§ **Testo da esaminare**:
Il rischio biologico nelle attività sanitarie, poiché è originato dal contatto con pazienti e loro fluidi biologici, non può mai essere del tutto eliminato; le infezioni a trasmissione ematogena sono le più frequenti e i microrganismi maggiormente coinvolti sono il virus dell’epatite B (HBV) e C (HCV) e il virus dell’immunodeficienza acquisita (HIV).

Nonostante nelle attività sanitarie, purtroppo , punture, tagli e ferite hanno sempre avuto un’incidenza elevata, si riscontra poca percezione del rischio, quindi una mancata adesione verso le misure standard di prevenzione e le procedure di buona tecnica. Già il D. Lgs.  626/94 prevedeva l’obbligo della revisione  almeno triennale della valutazione del rischio biologico.

La nuova normativa comunitaria pone al primo posto l’obbligo del datore di lavoro di provvedere affinché il personale sia adeguatamente formato e dotato di risorse idonee per operare in condizioni di sicurezza; particolare attenzione è posta sul coinvolgimento dei lavoratori, dei loro rappresentanti, sulle iniziative di prevenzione e sensibilizzazione, monitoraggio del fenomeno infortunistico (misura indispensabile per controllare il fenomeno), per avere quindi una valutazione dei rischi dettagliata e ricca di elementi.

§ **Cosa fare**:
1. Aggiorna il testo sul rischio biologico sostituendo "attività sanitarie" con "prestazioni sanitarie". Riporta il brano dal punto in cui compare "Il rischio biologico" e fermati dopo "del rischio biologico.".
2. Continua il testo sul rischio biologico in ambito sanitario partendo da dove finisce.

Voci del dataset

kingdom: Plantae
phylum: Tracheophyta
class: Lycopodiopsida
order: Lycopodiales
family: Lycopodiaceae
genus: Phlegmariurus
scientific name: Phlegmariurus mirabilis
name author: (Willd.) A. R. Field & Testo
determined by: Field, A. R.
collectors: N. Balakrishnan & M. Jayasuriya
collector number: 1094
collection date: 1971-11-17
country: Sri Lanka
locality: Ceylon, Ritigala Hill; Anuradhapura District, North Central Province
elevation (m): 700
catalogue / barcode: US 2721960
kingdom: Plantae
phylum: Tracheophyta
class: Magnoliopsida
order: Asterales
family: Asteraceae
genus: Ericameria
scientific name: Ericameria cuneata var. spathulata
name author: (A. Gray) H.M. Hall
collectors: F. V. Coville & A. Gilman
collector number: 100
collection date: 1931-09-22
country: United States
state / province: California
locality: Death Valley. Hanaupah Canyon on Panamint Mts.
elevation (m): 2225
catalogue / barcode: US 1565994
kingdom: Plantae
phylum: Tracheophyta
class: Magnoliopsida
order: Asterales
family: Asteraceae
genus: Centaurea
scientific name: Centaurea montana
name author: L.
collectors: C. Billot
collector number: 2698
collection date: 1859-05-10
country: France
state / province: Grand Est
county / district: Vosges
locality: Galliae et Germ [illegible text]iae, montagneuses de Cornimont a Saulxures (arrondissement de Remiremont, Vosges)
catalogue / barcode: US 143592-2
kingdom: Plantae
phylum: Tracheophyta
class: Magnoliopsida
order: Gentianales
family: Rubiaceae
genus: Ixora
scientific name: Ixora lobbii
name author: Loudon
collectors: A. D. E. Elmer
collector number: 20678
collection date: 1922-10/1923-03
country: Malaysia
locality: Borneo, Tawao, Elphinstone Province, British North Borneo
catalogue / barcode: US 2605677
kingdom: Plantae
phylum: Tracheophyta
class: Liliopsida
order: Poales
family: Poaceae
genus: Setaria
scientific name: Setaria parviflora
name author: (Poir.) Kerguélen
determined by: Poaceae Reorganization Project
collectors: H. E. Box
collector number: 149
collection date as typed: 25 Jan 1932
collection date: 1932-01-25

§ **Risposte attese**:
1.
Il rischio biologico nelle prestazioni sanitarie, poiché è originato dal contatto con pazienti e loro fluidi biologici, non può mai essere del tutto eliminato; le infezioni a trasmissione ematogena sono le più frequenti e i microrganismi maggiormente coinvolti sono il virus dell’epatite B (HBV) e C (HCV) e il virus dell’immunodeficienza acquisita (HIV).

Nonostante nelle prestazioni sanitarie, purtroppo , punture, tagli e ferite hanno sempre avuto un’incidenza elevata, si riscontra poca percezione del rischio, quindi una mancata adesione verso le misure standard di prevenzione e le procedure di buona tecnica. Già il D. Lgs.  626/94 prevedeva l’obbligo della revisione  almeno triennale della valutazione del rischio biologico.

2.
Il provvedimento dichiara espressamente all’articolo 286-quater  comma d), che il rischio biologico non deve mai essere ritenuto assente. Di conseguenza, le misure di prevenzione specifiche previste al successivo articolo  286-sexies diventano obbligatorie in tutti gli ambienti sanitari, a comporre una politica globale di prevenzione che tenga conto delle tecnologie più avanzate.

In caso di mancato adempimento la normativa vigente stabilisce sanzioni pesanti per i datori di lavoro. E’ infatti previsto l’arresto per 3-6 mesi o la multa da euro 2740 a 7000 per chi viola le norme o non mette in atto  misure necessarie per prevenire , eliminare o ridurre i rischi professionali.